Versatility of Titanium 3D Plate in Comparison with Conventional Titanium Miniplate Fixation for the Management of Mandibular Fracture.

BACKGROUND: In the present study, 20 patients with mandibular fracture were included to evaluate the versatility of titanium 3D plate in comparison with conventional titanium miniplate fixation. METHODS: The patients were alternatively allocated to either the 3D plate group or Miniplate group. The patients were evaluated for the clinical assessment of mobility after fixation, pre and post-surgical occlusal relationship, adequacy of reduction on post operative radiograph and any post surgical complications. RESULTS: All 25 fractures in 20 patients were found to be adequately fixed when checked intra-operatively. No post-operative IMF was required in either of the groups. The mean radiographic score at post operative time interval in Miniplate group was found to be 2.80 ± 0.42 and in 3D Plate was found to be 2.90 ± 0.32. The mean radiographic score at 3 months time interval in Miniplate group was found to be 2.70 ± 0.48 and in 3D Plate was found to be 2.70 ± 0.48. Radiolucency at 3 months period was found in 1 patient (10%) in the miniplate group and it was not found in any patients in the 3D plate group. None of the patients in both the groups had complications of non-union or mal-union. In miniplate group, 2 patients (20%) had infections and in 3D plate group 1 patient (10%) had infection. 3 patients in miniplate group had occlusal discrepancies (30%) and 1 patient in 3D plate group had occlusal discrepancies (10%).

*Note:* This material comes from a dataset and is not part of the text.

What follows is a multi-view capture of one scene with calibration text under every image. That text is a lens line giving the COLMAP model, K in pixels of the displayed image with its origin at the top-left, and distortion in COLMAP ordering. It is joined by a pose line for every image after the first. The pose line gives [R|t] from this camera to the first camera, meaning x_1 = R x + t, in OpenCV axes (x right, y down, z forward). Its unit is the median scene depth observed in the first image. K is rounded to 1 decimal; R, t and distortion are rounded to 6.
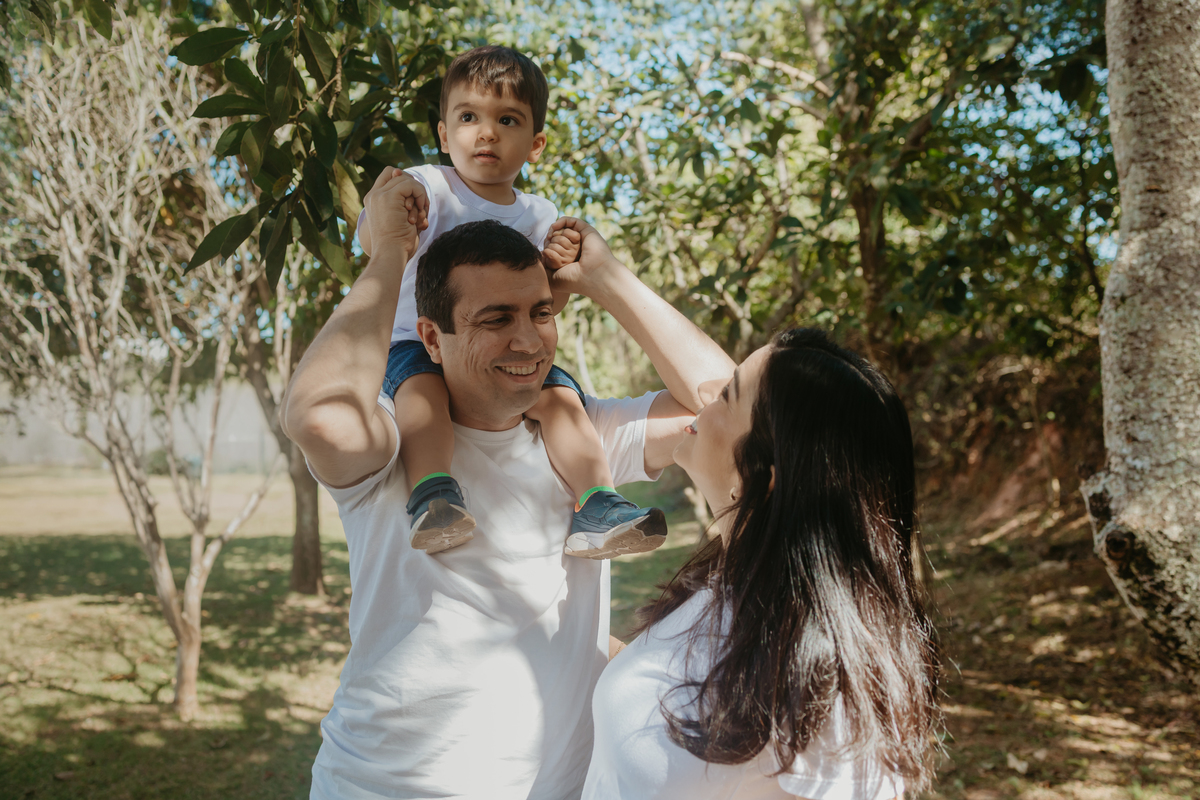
lens RADIAL K [[1133.7, 0, 601.9], [0, 1133.7, 428.3], [0, 0, 1]] dist [0.008237, 0.003696]
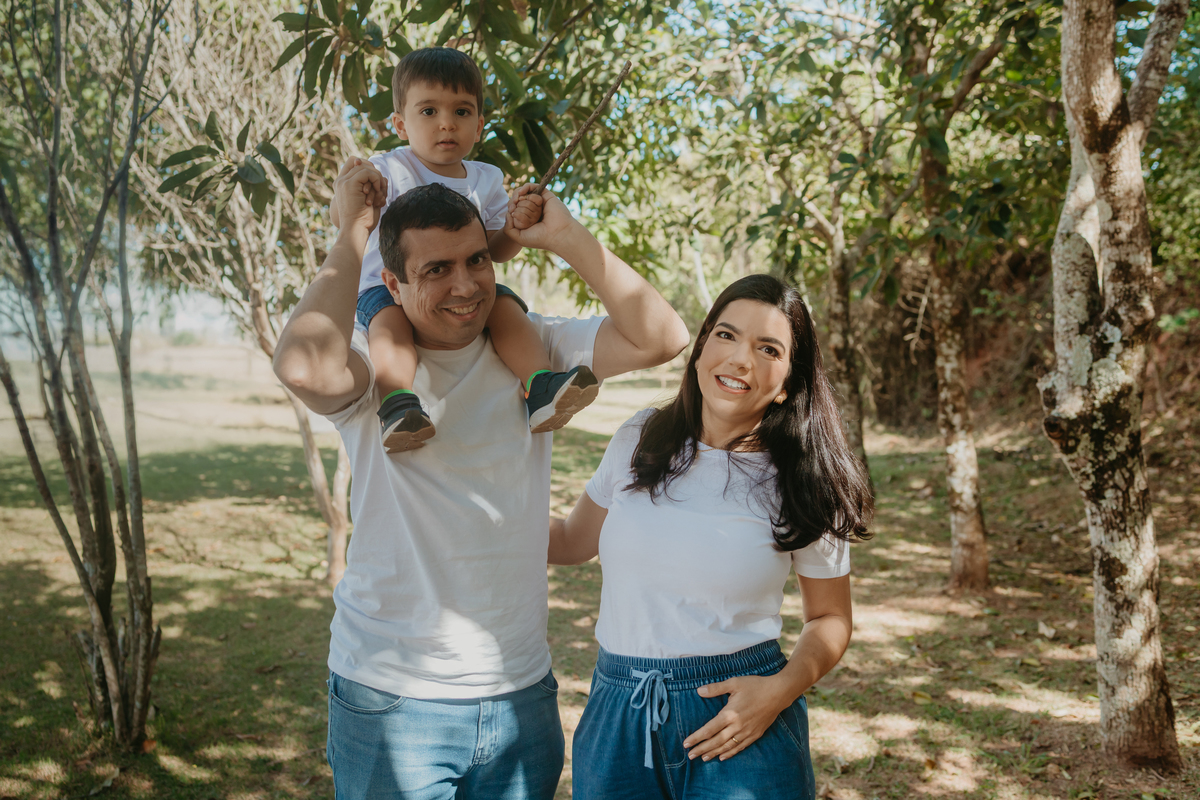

Overall, complications were found in 6 patients (60%) in miniplate group and 2 patients (20%) in 3D plate group. The data when compared was statistically significant (P < 0.05). CONCLUSION: The 3D plating system was found to be advantageous over conventional miniplates. It uses lesser foreign material, reduces the operation time and overall cost of the treatment. Thus 3D plate can be used as an alternative to conventional miniplates. The system is reliable and effective treatment modality for mandibular fractures.